[Begin]

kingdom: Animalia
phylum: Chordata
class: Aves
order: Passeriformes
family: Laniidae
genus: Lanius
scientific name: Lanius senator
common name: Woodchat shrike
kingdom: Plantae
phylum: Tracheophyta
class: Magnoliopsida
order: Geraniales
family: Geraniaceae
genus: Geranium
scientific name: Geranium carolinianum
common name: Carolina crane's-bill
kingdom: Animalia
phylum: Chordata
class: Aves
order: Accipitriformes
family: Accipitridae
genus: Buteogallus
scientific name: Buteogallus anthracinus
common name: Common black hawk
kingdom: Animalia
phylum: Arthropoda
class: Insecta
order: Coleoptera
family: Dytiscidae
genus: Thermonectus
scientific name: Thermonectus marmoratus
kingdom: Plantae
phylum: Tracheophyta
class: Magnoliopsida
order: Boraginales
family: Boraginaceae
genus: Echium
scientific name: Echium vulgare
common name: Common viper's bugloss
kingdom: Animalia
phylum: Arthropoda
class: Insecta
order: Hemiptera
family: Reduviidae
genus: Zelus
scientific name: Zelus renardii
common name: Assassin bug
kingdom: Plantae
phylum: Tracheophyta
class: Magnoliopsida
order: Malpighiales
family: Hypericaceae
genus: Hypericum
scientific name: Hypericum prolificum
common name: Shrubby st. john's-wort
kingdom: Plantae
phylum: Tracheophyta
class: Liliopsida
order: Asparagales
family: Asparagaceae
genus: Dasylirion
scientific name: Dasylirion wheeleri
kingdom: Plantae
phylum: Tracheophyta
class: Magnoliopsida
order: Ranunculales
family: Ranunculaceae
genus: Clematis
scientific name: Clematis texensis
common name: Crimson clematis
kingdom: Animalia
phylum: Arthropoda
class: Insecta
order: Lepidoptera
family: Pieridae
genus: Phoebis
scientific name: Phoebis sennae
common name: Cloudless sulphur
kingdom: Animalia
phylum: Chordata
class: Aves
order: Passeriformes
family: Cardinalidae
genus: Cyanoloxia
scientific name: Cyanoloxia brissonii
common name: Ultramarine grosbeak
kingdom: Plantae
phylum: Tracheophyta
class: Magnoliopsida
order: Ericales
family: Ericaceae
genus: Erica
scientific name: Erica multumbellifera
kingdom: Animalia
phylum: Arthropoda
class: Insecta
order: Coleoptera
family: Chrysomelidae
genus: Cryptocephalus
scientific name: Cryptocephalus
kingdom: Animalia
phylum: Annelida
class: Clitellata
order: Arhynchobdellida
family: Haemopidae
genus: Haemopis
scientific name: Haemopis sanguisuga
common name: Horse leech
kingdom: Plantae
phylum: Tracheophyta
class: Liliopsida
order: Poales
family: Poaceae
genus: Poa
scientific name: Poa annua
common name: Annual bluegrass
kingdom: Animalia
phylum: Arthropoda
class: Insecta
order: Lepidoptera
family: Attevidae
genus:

[End]

• [What this task involves]: Could you write out all the lines of the material again, replacing every "scientific name" with "species" and leaving everything else unchanged?

• [Response for this exercise]:
kingdom: Animalia
phylum: Chordata
class: Aves
order: Passeriformes
family: Laniidae
genus: Lanius
species: Lanius senator
common name: Woodchat shrike
kingdom: Plantae
phylum: Tracheophyta
class: Magnoliopsida
order: Geraniales
family: Geraniaceae
genus: Geranium
species: Geranium carolinianum
common name: Carolina crane's-bill
kingdom: Animalia
phylum: Chordata
class: Aves
order: Accipitriformes
family: Accipitridae
genus: Buteogallus
species: Buteogallus anthracinus
common name: Common black hawk
kingdom: Animalia
phylum: Arthropoda
class: Insecta
order: Coleoptera
family: Dytiscidae
genus: Thermonectus
species: Thermonectus marmoratus
kingdom: Plantae
phylum: Tracheophyta
class: Magnoliopsida
order: Boraginales
family: Boraginaceae
genus: Echium
species: Echium vulgare
common name: Common viper's bugloss
kingdom: Animalia
phylum: Arthropoda
class: Insecta
order: Hemiptera
family: Reduviidae
genus: Zelus
species: Zelus renardii
common name: Assassin bug
kingdom: Plantae
phylum: Tracheophyta
class: Magnoliopsida
order: Malpighiales
family: Hypericaceae
genus: Hypericum
species: Hypericum prolificum
common name: Shrubby st. john's-wort
kingdom: Plantae
phylum: Tracheophyta
class: Liliopsida
order: Asparagales
family: Asparagaceae
genus: Dasylirion
species: Dasylirion wheeleri
kingdom: Plantae
phylum: Tracheophyta
class: Magnoliopsida
order: Ranunculales
family: Ranunculaceae
genus: Clematis
species: Clematis texensis
common name: Crimson clematis
kingdom: Animalia
phylum: Arthropoda
class: Insecta
order: Lepidoptera
family: Pieridae
genus: Phoebis
species: Phoebis sennae
common name: Cloudless sulphur
kingdom: Animalia
phylum: Chordata
class: Aves
order: Passeriformes
family: Cardinalidae
genus: Cyanoloxia
species: Cyanoloxia brissonii
common name: Ultramarine grosbeak
kingdom: Plantae
phylum: Tracheophyta
class: Magnoliopsida
order: Ericales
family: Ericaceae
genus: Erica
species: Erica multumbellifera
kingdom: Animalia
phylum: Arthropoda
class: Insecta
order: Coleoptera
family: Chrysomelidae
genus: Cryptocephalus
species: Cryptocephalus
kingdom: Animalia
phylum: Annelida
class: Clitellata
order: Arhynchobdellida
family: Haemopidae
genus: Haemopis
species: Haemopis sanguisuga
common name: Horse leech
kingdom: Plantae
phylum: Tracheophyta
class: Liliopsida
order: Poales
family: Poaceae
genus: Poa
species: Poa annua
common name: Annual bluegrass
kingdom: Animalia
phylum: Arthropoda
class: Insecta
order: Lepidoptera
family: Attevidae
genus:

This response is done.